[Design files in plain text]
╭──
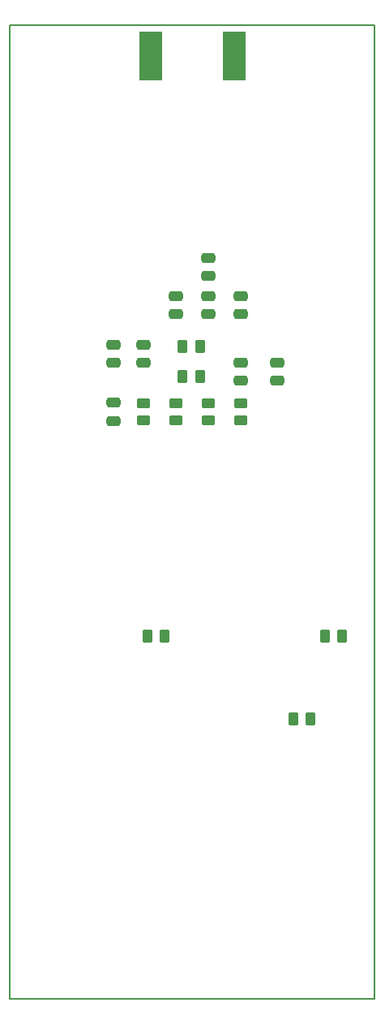
<source format=gbp>
G04 #@! TF.GenerationSoftware,KiCad,Pcbnew,9.0.6*
G04 #@! TF.CreationDate,2025-12-24T12:42:27-06:00*
G04 #@! TF.ProjectId,TVC,5456432e-6b69-4636-9164-5f7063625858,rev?*
G04 #@! TF.SameCoordinates,Original*
G04 #@! TF.FileFunction,Paste,Bot*
G04 #@! TF.FilePolarity,Positive*
%FSLAX46Y46*%
G04 Gerber Fmt 4.6, Leading zero omitted, Abs format (unit mm)*
G04 Created by KiCad (PCBNEW 9.0.6) date 2025-12-24 12:42:27*
%MOMM*%
%LPD*%
G01*
G04 APERTURE LIST*
G04 Aperture macros list*
%AMRoundRect*
0 Rectangle with rounded corners*
0 $1 Rounding radius*
0 $2 $3 $4 $5 $6 $7 $8 $9 X,Y pos of 4 corners*
0 Add a 4 corners polygon primitive as box body*
4,1,4,$2,$3,$4,$5,$6,$7,$8,$9,$2,$3,0*
0 Add four circle primitives for the rounded corners*
1,1,$1+$1,$2,$3*
1,1,$1+$1,$4,$5*
1,1,$1+$1,$6,$7*
1,1,$1+$1,$8,$9*
0 Add four rect primitives between the rounded corners*
20,1,$1+$1,$2,$3,$4,$5,0*
20,1,$1+$1,$4,$5,$6,$7,0*
20,1,$1+$1,$6,$7,$8,$9,0*
20,1,$1+$1,$8,$9,$2,$3,0*%
G04 Aperture macros list end*
%ADD10R,2.420000X5.080000*%
%ADD11RoundRect,0.250000X-0.475000X0.250000X-0.475000X-0.250000X0.475000X-0.250000X0.475000X0.250000X0*%
%ADD12RoundRect,0.250000X0.475000X-0.250000X0.475000X0.250000X-0.475000X0.250000X-0.475000X-0.250000X0*%
%ADD13RoundRect,0.250000X-0.262500X-0.450000X0.262500X-0.450000X0.262500X0.450000X-0.262500X0.450000X0*%
%ADD14RoundRect,0.250000X0.450000X-0.262500X0.450000X0.262500X-0.450000X0.262500X-0.450000X-0.262500X0*%
%ADD15RoundRect,0.250000X0.262500X0.450000X-0.262500X0.450000X-0.262500X-0.450000X0.262500X-0.450000X0*%
G04 #@! TA.AperFunction,Profile*
%ADD16C,0.200000*%
G04 #@! TD*
G04 APERTURE END LIST*
D10*
X151921250Y-53415000D03*
X143161250Y-53415000D03*
D11*
X149254584Y-78425000D03*
X149254584Y-80325000D03*
D12*
X142481250Y-85405000D03*
X142481250Y-83505000D03*
X149254584Y-76388000D03*
X149254584Y-74488000D03*
D13*
X146521750Y-86868000D03*
X148346750Y-86868000D03*
D11*
X152641250Y-78425000D03*
X152641250Y-80325000D03*
D12*
X139306250Y-91477500D03*
X139306250Y-89577500D03*
D13*
X142838750Y-113919000D03*
X144663750Y-113919000D03*
X146521750Y-83693000D03*
X148346750Y-83693000D03*
D14*
X152641250Y-91440000D03*
X152641250Y-89615000D03*
D11*
X145867917Y-78425000D03*
X145867917Y-80325000D03*
X152641250Y-85410000D03*
X152641250Y-87310000D03*
D12*
X139306250Y-85405000D03*
X139306250Y-83505000D03*
D14*
X145867917Y-91440000D03*
X145867917Y-89615000D03*
X149254583Y-91440000D03*
X149254583Y-89615000D03*
D12*
X156451250Y-87310000D03*
X156451250Y-85410000D03*
D14*
X142481250Y-91440000D03*
X142481250Y-89615000D03*
D15*
X159903750Y-122555000D03*
X158078750Y-122555000D03*
D13*
X161380750Y-113919000D03*
X163205750Y-113919000D03*
D16*
X128511250Y-50165000D02*
X166611250Y-50165000D01*
X166611250Y-151765000D01*
X128511250Y-151765000D01*
X128511250Y-50165000D01*
M02*

</source>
╰──
> _WORK TO COMPLETE_
Your task is to restate word for word the lines from the top of the data to the line containing "0 $1 Rounding radius*", both ends included, with every picture left out.

> _YOUR RESPONSE_
<source format=gbp>
G04 #@! TF.GenerationSoftware,KiCad,Pcbnew,9.0.6*
G04 #@! TF.CreationDate,2025-12-24T12:42:27-06:00*
G04 #@! TF.ProjectId,TVC,5456432e-6b69-4636-9164-5f7063625858,rev?*
G04 #@! TF.SameCoordinates,Original*
G04 #@! TF.FileFunction,Paste,Bot*
G04 #@! TF.FilePolarity,Positive*
%FSLAX46Y46*%
G04 Gerber Fmt 4.6, Leading zero omitted, Abs format (unit mm)*
G04 Created by KiCad (PCBNEW 9.0.6) date 2025-12-24 12:42:27*
%MOMM*%
%LPD*%
G01*
G04 APERTURE LIST*
G04 Aperture macros list*
%AMRoundRect*
0 Rectangle with rounded corners*
0 $1 Rounding radius*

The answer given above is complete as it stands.